Text block.

There are typically three parts to this insurance protection:

  • a life insurance policy: This will pay out on the death of one of the owners
  • a Trust document: The life assurance policy should be written into Trust at the outset
  • a legal agreement: This sets out when and how these shares will be bought back and at what price

However, unlike ‘key person protection’, each owner pays the premiums on his or her policy; the cost may vary between owners, depending on their age, health and other factors. Obviously, if one owner holds a greater stake in the business – say a 66% holding – they will pay a larger slice of the premiums unless a premium equalisation consideration is put in place.

As with ‘key person protection’: It is worth noting that (a) the calculation of the level of insurance cover required, (b) the duration of the policy, (c) the choice of legal agreement, and (d) any ‘premium equalisation’ considerations will all depend on a variety of factors – so there is not a ‘one size fits all’ approach.  Please speak to one of our Crowe Financial Planning Consultants for further guidance.

Example (Partners’ Share Protection)

Glowing Electrical Services (GES) is a partnership of Clive Sparks, Alan Cable, Richard Power and Dave Current. GES is currently worth £100,000 and has equal partners. GES wants to have protection in place should any of the partners die unexpectedly.

Each partner takes out a £25,000 term assurance to retirement age. The policies are written under Trust for the other partners, with all four of them as Trustees. Each has signed a Cross Option Agreement (COA). So, if Clive Sparks were to die, the life office would pay £25,000 to Alan, Richard and Dave as Trustees. They would split the money between themselves as surviving Partners and beneficiaries and each use their money to buy Clive’s share from his wife.

Clive's estate ends up with £25,000 cash for the value of his share. Alan, Richard and Dave can continue with GES as equal partners with arguably, little or no further obligation to Clive’s wife.

As an aside: The remaining Partners may then need to revisit the adequacy of the Partner’s Share Protection in place.

business protection flowchart 5


Example (Directors’ Share Protection)

Instructions to follow. Pick up the text on business share protection insurance from its last line and continue it.

Recorded information.
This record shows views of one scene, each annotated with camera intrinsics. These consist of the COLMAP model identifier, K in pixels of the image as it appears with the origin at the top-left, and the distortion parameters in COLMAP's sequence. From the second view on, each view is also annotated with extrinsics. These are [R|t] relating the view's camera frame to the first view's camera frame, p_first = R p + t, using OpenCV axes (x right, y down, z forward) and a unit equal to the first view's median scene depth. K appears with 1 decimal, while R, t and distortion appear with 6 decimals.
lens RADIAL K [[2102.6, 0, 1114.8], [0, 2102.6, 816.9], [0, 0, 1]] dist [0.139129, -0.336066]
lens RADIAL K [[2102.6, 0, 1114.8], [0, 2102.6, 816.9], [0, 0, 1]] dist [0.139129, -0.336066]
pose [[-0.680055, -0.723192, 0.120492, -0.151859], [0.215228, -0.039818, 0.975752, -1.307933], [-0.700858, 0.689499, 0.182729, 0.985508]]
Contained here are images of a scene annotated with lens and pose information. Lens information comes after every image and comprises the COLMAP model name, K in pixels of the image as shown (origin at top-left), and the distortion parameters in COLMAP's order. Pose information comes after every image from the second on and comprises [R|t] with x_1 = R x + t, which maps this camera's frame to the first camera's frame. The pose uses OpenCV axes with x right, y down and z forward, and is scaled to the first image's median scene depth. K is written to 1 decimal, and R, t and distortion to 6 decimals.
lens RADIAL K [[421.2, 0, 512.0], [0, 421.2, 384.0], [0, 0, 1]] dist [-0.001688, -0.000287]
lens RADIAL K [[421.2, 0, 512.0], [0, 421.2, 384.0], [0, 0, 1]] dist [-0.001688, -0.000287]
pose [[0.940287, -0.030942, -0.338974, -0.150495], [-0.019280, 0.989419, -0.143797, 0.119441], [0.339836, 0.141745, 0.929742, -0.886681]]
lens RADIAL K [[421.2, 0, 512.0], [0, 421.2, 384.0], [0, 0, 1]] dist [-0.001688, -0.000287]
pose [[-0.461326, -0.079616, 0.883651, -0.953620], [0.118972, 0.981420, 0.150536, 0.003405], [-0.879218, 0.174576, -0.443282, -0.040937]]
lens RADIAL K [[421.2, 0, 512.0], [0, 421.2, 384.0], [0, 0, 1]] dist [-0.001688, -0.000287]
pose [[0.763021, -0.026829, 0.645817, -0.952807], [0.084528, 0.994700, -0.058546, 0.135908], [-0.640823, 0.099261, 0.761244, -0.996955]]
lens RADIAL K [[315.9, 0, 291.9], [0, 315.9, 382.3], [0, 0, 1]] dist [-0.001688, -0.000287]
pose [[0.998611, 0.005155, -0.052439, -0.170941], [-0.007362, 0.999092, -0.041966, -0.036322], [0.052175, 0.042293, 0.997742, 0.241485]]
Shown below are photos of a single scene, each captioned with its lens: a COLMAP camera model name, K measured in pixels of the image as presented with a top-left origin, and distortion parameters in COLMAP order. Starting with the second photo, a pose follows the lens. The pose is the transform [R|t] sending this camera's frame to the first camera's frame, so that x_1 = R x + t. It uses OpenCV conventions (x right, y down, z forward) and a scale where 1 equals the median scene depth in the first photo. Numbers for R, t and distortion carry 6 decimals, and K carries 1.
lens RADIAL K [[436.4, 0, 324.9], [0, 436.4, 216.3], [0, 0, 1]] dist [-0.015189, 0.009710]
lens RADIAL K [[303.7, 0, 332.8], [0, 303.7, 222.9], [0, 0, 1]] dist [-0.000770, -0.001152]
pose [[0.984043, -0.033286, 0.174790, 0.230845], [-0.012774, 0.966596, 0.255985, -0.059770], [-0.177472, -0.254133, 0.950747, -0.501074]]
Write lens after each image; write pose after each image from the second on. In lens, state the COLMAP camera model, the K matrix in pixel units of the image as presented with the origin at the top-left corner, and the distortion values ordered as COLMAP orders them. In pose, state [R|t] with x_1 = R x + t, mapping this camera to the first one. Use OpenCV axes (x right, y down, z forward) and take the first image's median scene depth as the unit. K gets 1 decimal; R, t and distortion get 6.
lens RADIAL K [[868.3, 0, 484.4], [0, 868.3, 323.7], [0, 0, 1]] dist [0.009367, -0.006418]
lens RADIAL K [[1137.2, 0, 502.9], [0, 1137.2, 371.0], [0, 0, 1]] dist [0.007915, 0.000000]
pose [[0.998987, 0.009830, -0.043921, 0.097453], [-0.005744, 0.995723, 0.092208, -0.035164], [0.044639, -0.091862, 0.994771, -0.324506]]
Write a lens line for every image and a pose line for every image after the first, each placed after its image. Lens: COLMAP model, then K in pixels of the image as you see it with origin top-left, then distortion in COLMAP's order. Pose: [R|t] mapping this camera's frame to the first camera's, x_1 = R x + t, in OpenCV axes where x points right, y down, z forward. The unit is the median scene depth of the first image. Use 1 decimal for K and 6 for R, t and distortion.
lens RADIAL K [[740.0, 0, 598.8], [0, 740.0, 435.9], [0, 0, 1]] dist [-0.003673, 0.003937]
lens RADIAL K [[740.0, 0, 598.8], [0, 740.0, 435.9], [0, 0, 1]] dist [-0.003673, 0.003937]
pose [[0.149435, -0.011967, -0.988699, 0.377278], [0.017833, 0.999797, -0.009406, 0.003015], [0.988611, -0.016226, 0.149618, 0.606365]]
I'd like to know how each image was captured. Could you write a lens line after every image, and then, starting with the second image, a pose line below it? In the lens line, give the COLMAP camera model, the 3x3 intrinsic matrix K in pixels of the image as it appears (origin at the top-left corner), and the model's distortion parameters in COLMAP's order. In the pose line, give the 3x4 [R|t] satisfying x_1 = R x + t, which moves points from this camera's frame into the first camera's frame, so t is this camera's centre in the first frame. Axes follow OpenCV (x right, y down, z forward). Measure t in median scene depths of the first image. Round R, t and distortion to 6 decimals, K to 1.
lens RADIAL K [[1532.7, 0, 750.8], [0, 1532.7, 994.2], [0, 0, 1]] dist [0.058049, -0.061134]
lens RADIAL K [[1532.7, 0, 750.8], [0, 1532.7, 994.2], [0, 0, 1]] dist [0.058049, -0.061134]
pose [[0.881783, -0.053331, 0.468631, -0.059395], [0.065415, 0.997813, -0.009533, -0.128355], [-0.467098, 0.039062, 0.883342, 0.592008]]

Answer for the task.
Kingswood Wedded Bliss (KWB) is a wedding planning company. There are three shareholding directors, Mrs Bliss with 51%, Mr White with 39%, and Miss Cake with 10%. KWB is currently worth £1 million. KWB has an efficient succession plan in place should any of the directors die unexpectedly. They have signed a cross option agreement and each director has a term assurance policy to retirement age for the value of their shareholding. The policies are held under Trust for the other directors, with all three acting as Trustees.

If Mrs Bliss dies suddenly

The life office pays out the claim value of £510,000 to both Miss Cake and Mr. White as Trustees. They would split the money between themselves as surviving directors and beneficiaries and each use their money to buy Mrs Bliss’ share from her estate.

Mrs Bliss’ estate then has £510,000 cash, for the value of her shares. The surviving shareholders continue with KWB business, with no further obligations to Mrs Bliss’ heirs.

Protection premiums can differ, according to age, personal health and other circumstances. In this example, let us assume that Mr White’s premium was the highest. The directors were able to benefit from ‘premium equalisation’ which ensured the cost of protection was divided fairly. Premium equalisation reflects the business interest being protected, and establishes that the policies are purely commercial in nature. This ensures there’s no adverse IHT treatment on the arrangements.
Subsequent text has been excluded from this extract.